In most cases, she says, it’s possible to find gems from reputable scholars and practitioners that fit well into the more traditional learning going on in a course through the textbook and lectures.

"I really appreciated her teaching style," says Kalleigh Maxwell (above left), a Commerce student from Halifax majoring in finance. "She also used a lot of YouTube videos and additional readings and things like that, so you didn't have to just rely on the textbook and take her word for it. You really had other interesting materials to pull from."

Make it relevant


To further increase student engagement, Dr. Kabat-Farr says she also built on current events to illustrate course concepts in a way that she hadn’t in the past. She incorporated materials about the Black Lives Matter movement and drew in materials on social justice and diversity in the workplace, which is her own area of research interest.

“It really resonated with students and made it feel like this wasn’t a course pulled out of a book. I was creating it on the go with them, and I think they liked that,” she says.

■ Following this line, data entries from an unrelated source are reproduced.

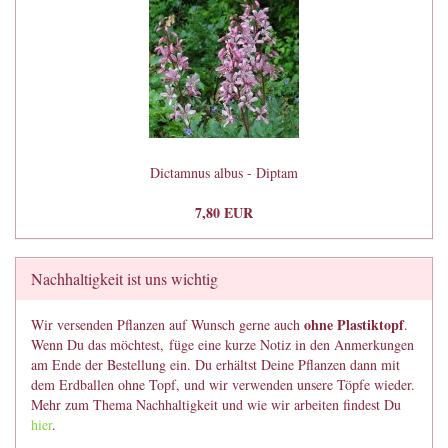
Dictamnus albus - Diptam
7,80 EUR
Nachhaltigkeit ist uns wichtig
ohne Plastiktopf
Wir versenden Pflanzen auf Wunsch gerne auch
.
Wenn Du das möchtest, füge eine kurze Notiz in den Anmerkungen
am Ende der Bestellung ein. Du erhältst Deine Pflanzen dann mit
dem Erdballen ohne Topf, und wir verwenden unsere Töpfe wieder.
Mehr zum Thema Nachhaltigkeit und wie wir arbeiten findest Du
hier
.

She says it also felt more natural to address some tougher issues online because she was able to package the material more carefully and in a way that promoted understanding rather than a quick rush to opinion.

For one assignment, students were asked to watch a TED talk about how to bring up racism up in the boardroom and to then write a reflective short answer about being “colour brave.” She says the responses were great.

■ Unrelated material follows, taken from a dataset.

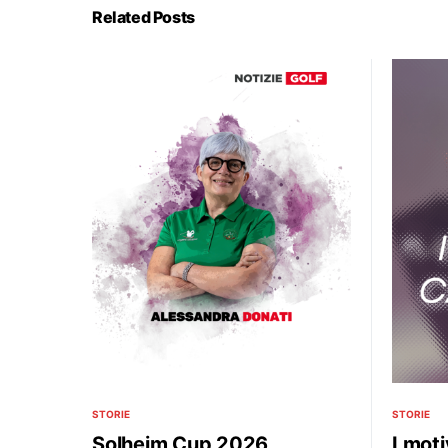
Related Posts
STORIE
STORIE
Solheim Cup 2026,
I moti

Keeping it simple and predictable


Although instructors might be tempted to try out novel tech platforms, Dr. Kabat-Farr says students seemed to appreciate that she kept the learning tools simple. She used Dal’s official learning platform Brightspace, an online software tool, to organize all the modules and quizzes in her course.

“There was no work to do the work. It was always predictable,” she says.

She also applied the same principles to timelines and due dates. Students received all their content on Mondays and assignments were always due on Sundays. There was nothing that would appear mid-week. There was nothing that would come by surprise.

More resources: Online learning at Dal

Shifting approaches to student evaluation


In a typical year, Dr. Kabat-Farr would usually assign a team-based writing assignment and hold a final exam. This year, she completely did away with both of those components of the course.

With the former, she knew that asking hundreds of students spread out around the world to collaborate on team assignments would be probably produce more headaches than highlights. As for the latter, she knew that any final exam would ultimately be open book, so she opted instead for mandatory weekly reading checks and quizzes that clearly mirrored the content covered that week — all run through Brightspace.

“I was worried about group work, assignments and finals and that sort of thing, but the way that Dr. Kabat-Farr organized her class was really one of my favourite outlines or ways of setting up a class,” says Kalleigh.

Dr. Kabat-Farr also experimented with new types of assignments and worked to make sure all of her materials were accessible (with closed captioning on lecture videos and the like).

Staying true to a teaching style


While the course changed a lot, Dr. Kabat-Farr still maintained her underlying teaching style, which is to empower students to take what they learn in her courses and apply it to their own organizational lives.

For the final assignment, she had students write a letter to their future selves addressing the question: If you could remember two things from the course, what would they be?

“I want students to somehow change their perspective on something, whether it’s how to work effectively in groups, to challenge their implicit biases about different groups of people, to change how they view leadership. It’s a chance to broaden students’ perspectives on issues.”